* **PROBLEM TO SOLVE**: Starting with the first line of the records, write out each line exactly until you have included the line containing "in Azië en in".
--- INFORMATION SHOWN Enclosed Below ---
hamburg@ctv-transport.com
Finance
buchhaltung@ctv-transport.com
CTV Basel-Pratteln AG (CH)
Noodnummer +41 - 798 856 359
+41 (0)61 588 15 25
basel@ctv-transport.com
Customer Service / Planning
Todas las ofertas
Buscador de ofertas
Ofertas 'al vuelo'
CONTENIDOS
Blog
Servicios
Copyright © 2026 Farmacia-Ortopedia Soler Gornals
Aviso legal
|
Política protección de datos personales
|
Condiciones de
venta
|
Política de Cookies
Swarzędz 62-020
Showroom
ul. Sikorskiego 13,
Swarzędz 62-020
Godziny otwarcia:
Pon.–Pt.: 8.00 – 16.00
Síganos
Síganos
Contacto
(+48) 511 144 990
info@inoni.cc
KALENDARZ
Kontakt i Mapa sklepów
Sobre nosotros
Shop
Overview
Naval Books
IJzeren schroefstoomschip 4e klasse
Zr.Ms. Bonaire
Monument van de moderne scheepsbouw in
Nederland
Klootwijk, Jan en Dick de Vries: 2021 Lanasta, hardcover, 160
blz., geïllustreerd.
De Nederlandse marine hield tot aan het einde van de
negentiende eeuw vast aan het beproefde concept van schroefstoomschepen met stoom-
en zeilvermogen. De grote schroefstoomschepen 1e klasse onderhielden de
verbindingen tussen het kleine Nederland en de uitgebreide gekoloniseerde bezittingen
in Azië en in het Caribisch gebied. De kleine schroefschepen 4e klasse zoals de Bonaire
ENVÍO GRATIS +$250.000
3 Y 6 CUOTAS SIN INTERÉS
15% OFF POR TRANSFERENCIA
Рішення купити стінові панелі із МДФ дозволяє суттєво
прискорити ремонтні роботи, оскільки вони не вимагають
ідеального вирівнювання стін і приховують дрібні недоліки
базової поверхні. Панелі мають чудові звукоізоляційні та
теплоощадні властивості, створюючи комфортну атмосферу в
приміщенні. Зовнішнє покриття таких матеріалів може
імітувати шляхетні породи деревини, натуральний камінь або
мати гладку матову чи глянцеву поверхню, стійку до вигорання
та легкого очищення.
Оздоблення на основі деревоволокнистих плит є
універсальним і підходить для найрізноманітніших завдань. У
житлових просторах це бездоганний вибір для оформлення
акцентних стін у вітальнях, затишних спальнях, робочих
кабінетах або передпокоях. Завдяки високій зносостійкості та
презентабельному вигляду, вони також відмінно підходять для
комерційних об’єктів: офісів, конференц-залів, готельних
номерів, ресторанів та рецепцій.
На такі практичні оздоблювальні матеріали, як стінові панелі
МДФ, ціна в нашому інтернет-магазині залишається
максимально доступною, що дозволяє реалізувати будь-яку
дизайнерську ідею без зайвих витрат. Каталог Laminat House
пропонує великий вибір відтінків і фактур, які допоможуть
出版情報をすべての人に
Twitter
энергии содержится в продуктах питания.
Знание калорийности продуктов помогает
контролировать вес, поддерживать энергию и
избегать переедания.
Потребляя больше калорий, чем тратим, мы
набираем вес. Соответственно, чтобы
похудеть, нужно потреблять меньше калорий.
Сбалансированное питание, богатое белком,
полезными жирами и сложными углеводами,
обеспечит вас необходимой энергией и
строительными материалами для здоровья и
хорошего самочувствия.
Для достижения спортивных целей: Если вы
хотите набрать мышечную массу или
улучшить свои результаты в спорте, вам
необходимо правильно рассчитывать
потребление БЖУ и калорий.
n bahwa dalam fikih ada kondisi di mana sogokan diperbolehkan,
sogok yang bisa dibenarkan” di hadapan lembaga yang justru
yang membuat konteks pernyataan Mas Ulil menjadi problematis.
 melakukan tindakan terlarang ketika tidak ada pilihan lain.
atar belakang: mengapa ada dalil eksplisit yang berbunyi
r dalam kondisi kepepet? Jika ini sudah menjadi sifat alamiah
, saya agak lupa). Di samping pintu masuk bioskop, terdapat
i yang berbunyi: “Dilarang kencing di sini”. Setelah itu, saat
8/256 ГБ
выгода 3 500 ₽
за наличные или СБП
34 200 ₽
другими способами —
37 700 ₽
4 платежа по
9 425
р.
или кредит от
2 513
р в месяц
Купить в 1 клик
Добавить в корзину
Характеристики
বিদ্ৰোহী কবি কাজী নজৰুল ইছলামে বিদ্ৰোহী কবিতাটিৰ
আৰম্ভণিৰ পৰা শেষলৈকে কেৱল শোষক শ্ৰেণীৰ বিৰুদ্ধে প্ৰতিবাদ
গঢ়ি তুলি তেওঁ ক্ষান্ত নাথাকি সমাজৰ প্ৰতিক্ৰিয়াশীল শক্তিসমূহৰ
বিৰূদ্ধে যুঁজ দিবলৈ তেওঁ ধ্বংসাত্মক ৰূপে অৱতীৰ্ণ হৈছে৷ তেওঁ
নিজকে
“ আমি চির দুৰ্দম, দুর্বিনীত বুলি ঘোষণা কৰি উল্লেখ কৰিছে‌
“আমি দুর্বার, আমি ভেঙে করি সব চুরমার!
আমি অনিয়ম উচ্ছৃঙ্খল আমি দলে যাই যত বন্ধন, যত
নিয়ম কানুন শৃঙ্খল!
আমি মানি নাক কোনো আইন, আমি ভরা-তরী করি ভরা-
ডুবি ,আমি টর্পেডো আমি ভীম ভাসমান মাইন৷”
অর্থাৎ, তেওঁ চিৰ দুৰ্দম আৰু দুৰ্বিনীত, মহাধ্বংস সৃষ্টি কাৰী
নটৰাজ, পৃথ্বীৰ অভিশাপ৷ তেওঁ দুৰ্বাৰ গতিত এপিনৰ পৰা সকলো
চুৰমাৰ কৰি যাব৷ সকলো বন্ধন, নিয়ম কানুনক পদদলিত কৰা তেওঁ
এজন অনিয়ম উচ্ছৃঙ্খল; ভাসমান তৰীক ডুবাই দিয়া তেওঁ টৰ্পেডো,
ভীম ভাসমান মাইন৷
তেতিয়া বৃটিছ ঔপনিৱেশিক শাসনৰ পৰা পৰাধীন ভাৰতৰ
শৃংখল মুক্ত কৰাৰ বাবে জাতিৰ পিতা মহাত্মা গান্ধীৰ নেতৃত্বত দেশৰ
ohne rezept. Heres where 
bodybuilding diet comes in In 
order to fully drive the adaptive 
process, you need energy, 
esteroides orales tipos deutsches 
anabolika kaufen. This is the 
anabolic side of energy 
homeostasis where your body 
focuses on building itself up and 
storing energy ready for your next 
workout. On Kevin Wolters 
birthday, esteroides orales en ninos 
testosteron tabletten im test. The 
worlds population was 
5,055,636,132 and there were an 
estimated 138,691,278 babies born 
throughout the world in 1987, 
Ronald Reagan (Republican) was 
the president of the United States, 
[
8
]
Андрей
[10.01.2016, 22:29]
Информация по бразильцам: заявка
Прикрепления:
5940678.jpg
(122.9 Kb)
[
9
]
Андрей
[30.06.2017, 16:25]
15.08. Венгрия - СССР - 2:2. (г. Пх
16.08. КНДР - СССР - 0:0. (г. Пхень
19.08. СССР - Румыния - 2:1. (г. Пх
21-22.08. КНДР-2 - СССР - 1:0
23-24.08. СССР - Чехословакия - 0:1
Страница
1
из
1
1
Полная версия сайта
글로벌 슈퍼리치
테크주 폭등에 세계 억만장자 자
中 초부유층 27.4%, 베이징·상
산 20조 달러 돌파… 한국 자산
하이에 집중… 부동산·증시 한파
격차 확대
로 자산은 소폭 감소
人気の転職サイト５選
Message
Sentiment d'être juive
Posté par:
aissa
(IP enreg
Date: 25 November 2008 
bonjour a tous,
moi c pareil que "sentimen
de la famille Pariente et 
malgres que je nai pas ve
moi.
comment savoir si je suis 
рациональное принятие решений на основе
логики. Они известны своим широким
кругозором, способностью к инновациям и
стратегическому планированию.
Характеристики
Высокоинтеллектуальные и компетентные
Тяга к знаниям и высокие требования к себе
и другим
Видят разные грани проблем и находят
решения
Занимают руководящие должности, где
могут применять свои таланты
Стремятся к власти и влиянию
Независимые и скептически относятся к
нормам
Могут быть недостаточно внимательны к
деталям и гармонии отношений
--- End of Enclosed INFORMATION SHOWN ---
* **RESULT**:
hamburg@ctv-transport.com
Finance
buchhaltung@ctv-transport.com
CTV Basel-Pratteln AG (CH)
Noodnummer +41 - 798 856 359
+41 (0)61 588 15 25
basel@ctv-transport.com
Customer Service / Planning
Todas las ofertas
Buscador de ofertas
Ofertas 'al vuelo'
CONTENIDOS
Blog
Servicios
Copyright © 2026 Farmacia-Ortopedia Soler Gornals
Aviso legal
|
Política protección de datos personales
|
Condiciones de
venta
|
Política de Cookies
Swarzędz 62-020
Showroom
ul. Sikorskiego 13,
Swarzędz 62-020
Godziny otwarcia:
Pon.–Pt.: 8.00 – 16.00
Síganos
Síganos
Contacto
(+48) 511 144 990
info@inoni.cc
KALENDARZ
Kontakt i Mapa sklepów
Sobre nosotros
Shop
Overview
Naval Books
IJzeren schroefstoomschip 4e klasse
Zr.Ms. Bonaire
Monument van de moderne scheepsbouw in
Nederland
Klootwijk, Jan en Dick de Vries: 2021 Lanasta, hardcover, 160
blz., geïllustreerd.
De Nederlandse marine hield tot aan het einde van de
negentiende eeuw vast aan het beproefde concept van schroefstoomschepen met stoom-
en zeilvermogen. De grote schroefstoomschepen 1e klasse onderhielden de
verbindingen tussen het kleine Nederland en de uitgebreide gekoloniseerde bezittingen
in Azië en in het Caribisch gebied. De kleine schroefschepen 4e klasse zoals de Bonaire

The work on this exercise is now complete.